As to the poll results that suggest middle-aged Canadians are slower to adopt mask-wearing habits, Carr agrees with Cravit on questioning their accuracy.
“Quite frankly I don’t see younger people buying in. It’s older people I see wearing masks,” she says. Certainly, the overwhelming number of videos of unmasked younger people partying at beaches and bars lends support to her conclusion.
And Carr offers an interesting explanation as to why anyone, no matter what age, would choose to rebel against the mask rules.
“In Canada, wearing masks is not part of the norm, as it is in Asia. So seeing people wearing masks is a visual reminder or trigger of something really bad going on,” she explains. “And it’s been going on for months. That ongoing uncertainty leads to escalating stress.”
This may help explain why the anti-maskers that are melting down in these viral videos become absolutely incensed about something as simple as wearing a piece of cloth over your mouth and nose. “Some people don’t want to think about the disease,” she explains. “They’re already at max stress levels and they get triggered by seeing a mask.”
Finally, there’s the notion among anti-maskers that they’re immune to COVID-19 and that, even if they get it, it’s not likely to be serious. The statistics certainly back this up. As Cravit points out, the vast majority of COVID-19-related fatalities in Canada — 96 per cent — occur in people over the age of 60.

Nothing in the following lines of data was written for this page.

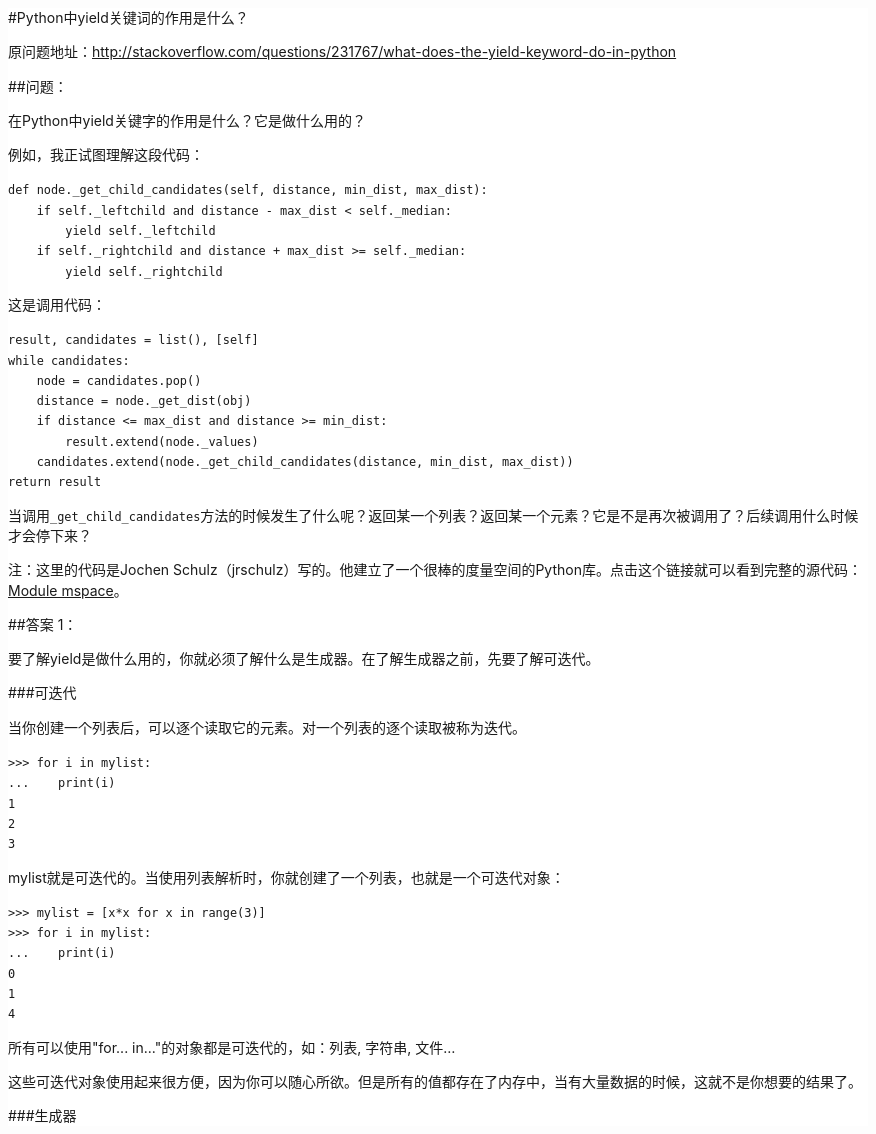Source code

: #Python中yield关键词的作用是什么？

原问题地址：http://stackoverflow.com/questions/231767/what-does-the-yield-keyword-do-in-python

##问题：

在Python中yield关键字的作用是什么？它是做什么用的？

例如，我正试图理解这段代码：

    def node._get_child_candidates(self, distance, min_dist, max_dist):
        if self._leftchild and distance - max_dist < self._median:
            yield self._leftchild
        if self._rightchild and distance + max_dist >= self._median:
            yield self._rightchild

这是调用代码：

    result, candidates = list(), [self]
    while candidates:
        node = candidates.pop()
        distance = node._get_dist(obj)
        if distance <= max_dist and distance >= min_dist:
            result.extend(node._values)
        candidates.extend(node._get_child_candidates(distance, min_dist, max_dist))
    return result

当调用`_get_child_candidates`方法的时候发生了什么呢？返回某一个列表？返回某一个元素？它是不是再次被调用了？后续调用什么时候才会停下来？

注：这里的代码是Jochen Schulz（jrschulz）写的。他建立了一个很棒的度量空间的Python库。点击这个链接就可以看到完整的源代码：[Module mspace](http://well-adjusted.de/~jrschulz/mspace/)。

##答案 1：

要了解yield是做什么用的，你就必须了解什么是生成器。在了解生成器之前，先要了解可迭代。

###可迭代

当你创建一个列表后，可以逐个读取它的元素。对一个列表的逐个读取被称为迭代。

    >>> for i in mylist:
    ...    print(i)
    1
    2
    3

mylist就是可迭代的。当使用列表解析时，你就创建了一个列表，也就是一个可迭代对象：

    >>> mylist = [x*x for x in range(3)]
    >>> for i in mylist:
    ...    print(i)
    0
    1
    4

所有可以使用"for... in..."的对象都是可迭代的，如：列表, 字符串, 文件…

这些可迭代对象使用起来很方便，因为你可以随心所欲。但是所有的值都存在了内存中，当有大量数据的时候，这就不是你想要的结果了。

###生成器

“People who refuse to wear masks might be looking at the odds and saying, ‘I’m willing to take the risk,'” he says.
Carr, however, warns people from age groups that might be less at risk, not to adopt this line of reasoning to inform their decision on whether to wear a mask or not.
“Even if you’re in age group that’s less likely to be affected, you’re not less likely to transmit it,” she says. “You don’t want to risk it. Just wear a mask and protect yourself. Because that’s much easier than trying to fix it once your sick.”